No one had any idea I would come out looking the way I look.

 

The doctor’s realized there was something wrong with my face, but they didn’t think it was going to be bad. They told mom and dad I had a cleft palate.  (maybe that’s why students were wondering about his lip)

 

She said when she looked down into my tiny mushed-up face for the first time, all she could see was how pretty my eyes were.

 

People think I haven’t gone to school because of the way I look, but it’s not that. It’s because of all the surgeries.

 

I’ll be the only kid who looks like me.

 

I would wish that I had a normal face that no one ever noticed at all.

 

I’m used to how I look by now. I know how to pretend I don’t see the faces people make.

 

Which way to go? The first way is one that could be a move in any exploration of wonder. The second way one could be used when we have a text to explore. Ah, the beauty of having more than one class. I can try both and see what comes up. Clearly this line of inquiry will continue throughout the text. Students are keenly aware and concerned about this and will be on the look out for it. 

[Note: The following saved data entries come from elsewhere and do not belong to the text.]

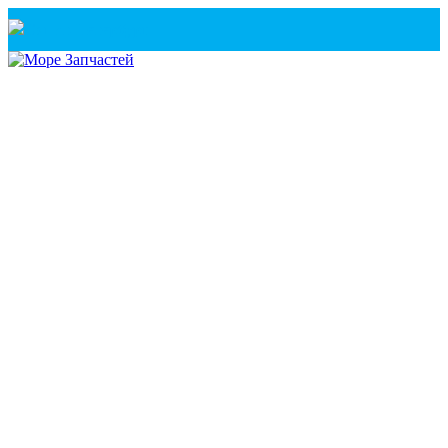
Санкт-Петербург
+7(921) 760-02-54
(Санкт-Петербург)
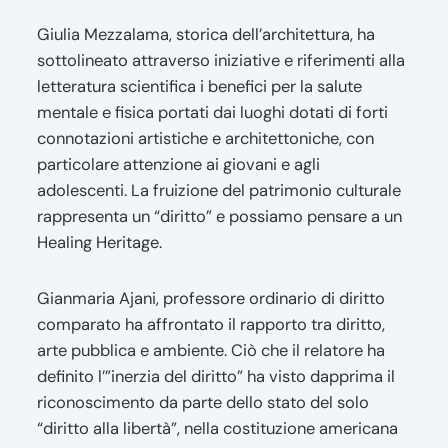
Giulia Mezzalama, storica dell’architettura, ha
sottolineato attraverso iniziative e riferimenti alla
letteratura scientifica i benefici per la salute
mentale e fisica portati dai luoghi dotati di forti
connotazioni artistiche e architettoniche, con
particolare attenzione ai giovani e agli
adolescenti. La fruizione del patrimonio culturale
rappresenta un “diritto” e possiamo pensare a un
Healing Heritage.
Gianmaria Ajani, professore ordinario di diritto
comparato ha affrontato il rapporto tra diritto,
arte pubblica e ambiente. Ciò che il relatore ha
definito l’”inerzia del diritto” ha visto dapprima il
riconoscimento da parte dello stato del solo
“diritto alla libertà”, nella costituzione americana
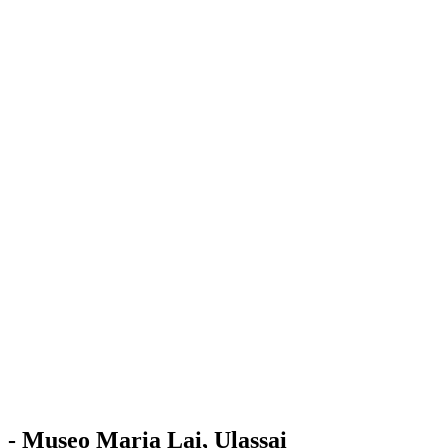
Stazione
dell'Arte
Maria Lai
Mostre
Visita
Educazione
Ulassai
Contatti
/
IT
EN
Visita il museo
- Museo Maria Lai, Ulassai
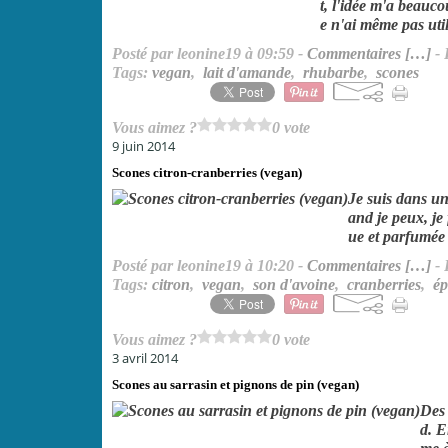
t, l'idée m'a beaucou
e n'ai même pas util
Posté par leonine19 à 09:59 -
Commentaires [
…
]
- 
Tags:
vegan
,
lait d'amande
,
rhubarbe
,
scones
Vous aimez ?
0 vote
9 juin 2014
Scones citron-cranberries (vegan)
Je suis dans un
and je peux, je
ue et parfumée 
Posté par leonine19 à 10:20 -
Commentaires [
…
]
- 
Tags:
citron
,
vegan
,
son d'avoine
,
cranberries
,
ép
Vous aimez ?
0 vote
3 avril 2014
Scones au sarrasin et pignons de pin (vegan)
Des 
d. E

Reflecting on this, a couple of things pop out at me. First, curiosity drives independent work and thinking. And second, close reading could be authentically pursued when it is a possible source for answers we are driven to find. Thinking is hard but thinking about something we are interested in is, well interesting.  

 

 

9 thoughts on “Slice of Life: Wondering About Wonder

  1. Gasp! The conclusion of this blog so speaks to me: “Curiosity drives independent work and thinking. And second, close reading could be authentically pursued when it is a possible source for answers we are driven to find. Thinking is hard but thinking about something we are interested in is, well interesting.” Poignant and true. How quickly once the year starts that we must practice the art of silence and let our students work through the workings of learning. What I’ve been trying to say in my last 4 blogs on 2 blog sites, you captured in just a few words.

  2. I really like this approach of asking and recording what students wonder about when going through a text. And I second the comment above regarding the conclusion of this post. I’ve been thinking about how to explain to students why we do close reading or how it’s valuable and you’ve hit it right on the head.

  3. Wow! Thank you for taking us along on this journey in your classroom. I love the approach!! I share your struggle, especially in the beginning of the year, how much of me do I put out there. I love the idea of trying it two different ways and seeing what works. Thanks again, Julieanne! You always inspire me and make me think! 🙂

  4. I like hearing that you are beginning your work with students’ interests, not just reading from a group of already-prepared questions about the book, but also that they’re sharing their wonderings. Sometimes that connection to others helps guide thinking, too. How wonderful that you were able to spend a day with Vicki Vinton!

  5. I am journeying through “Absolutely Almost” using WRRD – and it’s an interesting one. It’s a new way of thinking and allowing the way our kids think to drive the instruction. That last line spoke volumes – because I am still sorting out so much, which makes it tricky…and interesting!

  6. The work we did this past Friday was liberating! We did the same work in class today, with Staying Fat for Sarah Byrnes. It allowed for richer conversations and a better understanding of the text!

  7. I love this glimpse into your class and thinking! I hope you will continue to update this as you continue through the book. What a great day to learn beside Vicki Vinton!

  8. Love your last line!!! This also jumped out at me: how much I do and how much students do. These first few weeks of school, I sometimes feel as if I am only hearing my voice…I work to hear from my children. A preschool teacher, I’m not familiar with the book Wonder, but, wow, I want to read it now!! Thank you!!

  9. What Readers Really Do has really pushed my thinking about reading & comprehension instruction. As others have pointed out, your last paragraph is so true! “Curiosity drives independent work and thinking.” This statement should be at the front and center of our work with children. Thanks so much for sharing this peek into your classroom, Julieanne!